Impressive is his witheringly ironic understatement in the face of what a modern-day tabloid would likely turn into screaming headlines and an outraged full-page spread:
Three is the age of Odette Hautoy, of Roissy. Nevertheless, L. Marc, who is 30, did not consider her too young.
These "novels" are mordant little beauties of compressed text, reflective of their author's bracingly modern sensibility. In a NY Times book review, writer Marilyn Johnson (she of an inestimable book on the art of the obituary, The Dead Beat) refers to the three-liners as "Haiku Journalism" and asks:
Who was Fénéon? Part of the first modernist wave and a cultural bricoleur, he worked on the backstage of literature. He translated, published and even discovered many of the enduring names from the late 19th and early 20th centuries — Proust, Apollinaire, Rimbaud, Seurat, Gide, Joyce — but rarely affixed his own to any work. As Sante puts it, “he kept himself to himself.” During an employment lull, Fénéon took a newspaper job for the Paris daily Le Matin. It lasted barely half a year, but proved an absorbing playground for an anarchist who was also a Symbolist with a sense of humor and a very sharp pen. Fortunately, Fénéon’s mistress clipped the anonymously published miniatures and saved them in a scrapbook. Sante tells this story and others in his high-toned introduction (and also makes the case that Fénéon was something of a terrorist when he wasn’t making literary mischief).

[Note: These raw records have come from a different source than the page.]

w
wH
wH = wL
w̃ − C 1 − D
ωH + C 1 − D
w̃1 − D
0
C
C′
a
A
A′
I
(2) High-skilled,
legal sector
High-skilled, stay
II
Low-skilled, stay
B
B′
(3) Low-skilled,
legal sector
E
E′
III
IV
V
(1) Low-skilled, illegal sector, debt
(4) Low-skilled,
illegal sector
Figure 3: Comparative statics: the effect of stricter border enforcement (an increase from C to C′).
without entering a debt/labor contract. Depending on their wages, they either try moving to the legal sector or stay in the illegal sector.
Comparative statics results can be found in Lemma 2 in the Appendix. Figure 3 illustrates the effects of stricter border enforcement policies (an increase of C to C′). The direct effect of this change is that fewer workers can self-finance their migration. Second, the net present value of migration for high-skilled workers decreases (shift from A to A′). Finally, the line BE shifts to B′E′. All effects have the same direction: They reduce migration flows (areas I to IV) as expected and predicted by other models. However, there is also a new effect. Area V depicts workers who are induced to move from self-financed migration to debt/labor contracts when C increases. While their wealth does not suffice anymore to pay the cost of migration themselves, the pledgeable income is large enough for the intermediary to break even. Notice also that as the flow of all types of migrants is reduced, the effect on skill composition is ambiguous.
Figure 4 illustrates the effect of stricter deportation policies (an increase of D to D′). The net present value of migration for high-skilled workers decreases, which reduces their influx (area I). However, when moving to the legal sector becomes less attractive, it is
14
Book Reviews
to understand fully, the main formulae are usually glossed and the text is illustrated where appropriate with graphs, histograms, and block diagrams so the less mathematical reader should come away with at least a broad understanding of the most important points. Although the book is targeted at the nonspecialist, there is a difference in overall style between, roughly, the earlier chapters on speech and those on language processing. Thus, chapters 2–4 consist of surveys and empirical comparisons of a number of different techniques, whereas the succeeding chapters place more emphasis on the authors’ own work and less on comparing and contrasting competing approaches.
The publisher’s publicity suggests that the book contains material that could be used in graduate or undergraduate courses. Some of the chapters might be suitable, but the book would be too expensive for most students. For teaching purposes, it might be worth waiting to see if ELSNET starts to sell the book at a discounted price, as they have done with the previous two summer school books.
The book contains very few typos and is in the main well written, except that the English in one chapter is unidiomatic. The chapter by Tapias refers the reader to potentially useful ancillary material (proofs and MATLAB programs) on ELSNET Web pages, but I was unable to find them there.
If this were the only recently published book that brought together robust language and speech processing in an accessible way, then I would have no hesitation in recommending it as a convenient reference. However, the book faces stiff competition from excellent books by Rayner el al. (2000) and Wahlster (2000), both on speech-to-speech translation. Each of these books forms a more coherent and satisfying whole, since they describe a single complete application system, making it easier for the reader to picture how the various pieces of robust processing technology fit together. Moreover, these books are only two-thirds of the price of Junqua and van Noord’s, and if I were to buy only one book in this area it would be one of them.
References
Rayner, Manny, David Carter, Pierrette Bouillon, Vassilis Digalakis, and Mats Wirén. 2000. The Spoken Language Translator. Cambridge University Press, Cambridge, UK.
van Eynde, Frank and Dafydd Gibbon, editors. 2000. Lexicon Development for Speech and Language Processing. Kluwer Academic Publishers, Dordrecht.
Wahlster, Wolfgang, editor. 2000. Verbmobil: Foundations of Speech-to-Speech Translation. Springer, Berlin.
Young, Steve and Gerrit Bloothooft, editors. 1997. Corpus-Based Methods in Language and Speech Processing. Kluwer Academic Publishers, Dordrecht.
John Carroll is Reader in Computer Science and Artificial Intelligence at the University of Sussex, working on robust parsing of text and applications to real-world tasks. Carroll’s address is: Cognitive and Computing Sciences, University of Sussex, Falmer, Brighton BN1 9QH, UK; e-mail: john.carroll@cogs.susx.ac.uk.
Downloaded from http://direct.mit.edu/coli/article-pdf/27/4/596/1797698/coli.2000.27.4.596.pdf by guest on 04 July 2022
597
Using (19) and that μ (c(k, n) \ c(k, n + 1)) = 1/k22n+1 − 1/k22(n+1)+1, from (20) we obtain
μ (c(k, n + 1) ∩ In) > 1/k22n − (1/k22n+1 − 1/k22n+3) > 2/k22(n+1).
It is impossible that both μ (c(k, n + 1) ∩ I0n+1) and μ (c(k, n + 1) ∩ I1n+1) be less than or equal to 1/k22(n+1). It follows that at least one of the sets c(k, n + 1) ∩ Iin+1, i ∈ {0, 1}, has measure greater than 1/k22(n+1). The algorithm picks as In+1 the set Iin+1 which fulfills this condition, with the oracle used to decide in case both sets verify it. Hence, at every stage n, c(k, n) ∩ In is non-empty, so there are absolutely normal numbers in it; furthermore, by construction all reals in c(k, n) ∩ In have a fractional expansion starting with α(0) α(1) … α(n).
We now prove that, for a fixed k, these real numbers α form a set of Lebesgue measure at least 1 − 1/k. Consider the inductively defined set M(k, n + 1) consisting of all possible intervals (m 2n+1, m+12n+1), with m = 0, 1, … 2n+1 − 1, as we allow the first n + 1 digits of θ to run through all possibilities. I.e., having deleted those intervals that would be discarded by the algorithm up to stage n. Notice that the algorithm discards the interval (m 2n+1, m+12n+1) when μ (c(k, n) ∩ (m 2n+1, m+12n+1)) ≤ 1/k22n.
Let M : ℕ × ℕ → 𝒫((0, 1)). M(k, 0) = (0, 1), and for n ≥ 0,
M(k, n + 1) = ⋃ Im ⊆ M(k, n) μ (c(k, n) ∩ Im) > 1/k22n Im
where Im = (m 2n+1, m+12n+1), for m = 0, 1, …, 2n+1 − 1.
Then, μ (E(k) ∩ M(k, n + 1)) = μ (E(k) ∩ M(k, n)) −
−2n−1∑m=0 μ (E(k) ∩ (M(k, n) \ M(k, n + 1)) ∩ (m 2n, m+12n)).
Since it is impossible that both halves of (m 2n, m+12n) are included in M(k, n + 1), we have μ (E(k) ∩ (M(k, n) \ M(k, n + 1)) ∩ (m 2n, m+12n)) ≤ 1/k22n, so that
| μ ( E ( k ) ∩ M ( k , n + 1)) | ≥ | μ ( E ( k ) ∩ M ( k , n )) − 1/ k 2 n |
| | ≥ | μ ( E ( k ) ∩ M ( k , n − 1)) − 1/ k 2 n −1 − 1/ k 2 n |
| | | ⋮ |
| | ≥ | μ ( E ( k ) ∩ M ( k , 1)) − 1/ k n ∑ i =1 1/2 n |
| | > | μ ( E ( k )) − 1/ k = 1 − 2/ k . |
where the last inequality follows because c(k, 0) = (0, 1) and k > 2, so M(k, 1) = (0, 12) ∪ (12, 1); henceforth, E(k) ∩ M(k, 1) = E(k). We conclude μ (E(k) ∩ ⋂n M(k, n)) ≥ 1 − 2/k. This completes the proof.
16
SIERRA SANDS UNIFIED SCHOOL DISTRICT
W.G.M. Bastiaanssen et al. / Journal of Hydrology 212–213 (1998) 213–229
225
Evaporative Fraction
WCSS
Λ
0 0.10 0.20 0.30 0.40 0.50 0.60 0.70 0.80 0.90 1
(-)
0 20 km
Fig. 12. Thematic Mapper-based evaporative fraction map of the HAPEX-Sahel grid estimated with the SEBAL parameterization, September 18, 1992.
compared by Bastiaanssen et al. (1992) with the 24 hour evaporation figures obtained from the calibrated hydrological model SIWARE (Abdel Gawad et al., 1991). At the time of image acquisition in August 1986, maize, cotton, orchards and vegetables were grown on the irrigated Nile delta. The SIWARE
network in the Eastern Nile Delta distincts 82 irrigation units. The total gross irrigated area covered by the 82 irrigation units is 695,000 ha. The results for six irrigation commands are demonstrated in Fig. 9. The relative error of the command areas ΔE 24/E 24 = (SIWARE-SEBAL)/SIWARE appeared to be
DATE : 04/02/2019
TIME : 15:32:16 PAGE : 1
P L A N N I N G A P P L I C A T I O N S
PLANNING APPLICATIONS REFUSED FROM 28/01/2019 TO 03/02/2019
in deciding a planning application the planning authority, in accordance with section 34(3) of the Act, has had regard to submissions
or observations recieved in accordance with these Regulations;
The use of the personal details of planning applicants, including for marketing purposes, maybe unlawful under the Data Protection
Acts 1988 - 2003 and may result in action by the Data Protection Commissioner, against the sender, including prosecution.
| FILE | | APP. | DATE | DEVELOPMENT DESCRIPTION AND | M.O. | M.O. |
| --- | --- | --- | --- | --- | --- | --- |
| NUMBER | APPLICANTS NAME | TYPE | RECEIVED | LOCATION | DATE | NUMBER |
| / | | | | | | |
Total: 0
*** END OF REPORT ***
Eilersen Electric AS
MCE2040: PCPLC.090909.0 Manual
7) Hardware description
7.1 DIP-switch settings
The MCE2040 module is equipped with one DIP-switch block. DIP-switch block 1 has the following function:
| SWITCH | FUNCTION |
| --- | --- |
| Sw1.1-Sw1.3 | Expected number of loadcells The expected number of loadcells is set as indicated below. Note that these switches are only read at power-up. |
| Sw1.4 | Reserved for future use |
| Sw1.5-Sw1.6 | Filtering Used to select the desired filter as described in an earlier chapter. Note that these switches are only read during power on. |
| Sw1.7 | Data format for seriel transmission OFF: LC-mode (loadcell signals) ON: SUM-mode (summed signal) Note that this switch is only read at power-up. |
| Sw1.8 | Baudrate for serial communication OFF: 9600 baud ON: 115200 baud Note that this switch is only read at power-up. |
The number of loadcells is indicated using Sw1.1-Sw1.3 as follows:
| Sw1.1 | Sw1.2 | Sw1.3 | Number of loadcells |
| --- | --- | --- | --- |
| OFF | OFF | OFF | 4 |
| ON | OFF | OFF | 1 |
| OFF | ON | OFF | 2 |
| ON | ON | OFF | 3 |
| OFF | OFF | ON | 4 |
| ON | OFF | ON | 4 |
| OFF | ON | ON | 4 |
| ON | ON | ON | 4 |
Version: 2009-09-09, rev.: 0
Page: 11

Bomb-builder perhaps, he was certainly a unique brand of short story writer. Witness the neatly telescoped saga, a kind of pre-Raymond Carver minimalism-francaise, contained here:
Eugenie Perichot, of Pailles, neat Saint-Maixent, entertained at his home Mme Lemartrier. Eugenie Dupuis came to fetch her. They killed him. Love.
His social commentary gets slipped in as a low-key gag:
A dishwasher from Nancy, Vital Frerotte, who had just come back from Lourdes cured forever of tuberculosis, died Sunday by mistake.
The cinema of Feneon is character-driven:
Swimming teacher Renard, whose pupils porpoised in the Marne at Charenton, got into the water himself; he drowned.
And the imagery can be positively Hitchcockian:
The schoolchildren of Niort were being crowned. The chandelier fell, and the laurels of three among them were spotted with a little blood.
On the bowling lawn a stroke leveled M. Andre, 75, of Levallois. While his ball was still rolling he was no more.
There are enough stories in the universe of Feneon to seed at least a hundred movies, which is one reason I've been poring over these faits divers at leisure. Their structure rewards study, in that it's most often the elegance of what's been left out that creates the perfect bon mot-ness of his prose. Identify the crucial essence of a tale and in addressing nothing but that, deftly nail it in your own unique voice -- that's a job writers are often asked to do but rarely pull off.
You might want to try out his techniques in an item of your own. Determine: What's the compacted lead that will encapsulate the true major event of your story? There's some woodshedding practice that'll fill up time between stints on the picket line.
Or you could just enjoy Feneon's Novels, period. That's perhaps the one silver-lining in these dark no-scribing days: if you really can't write, for once you've got plenty of time to read.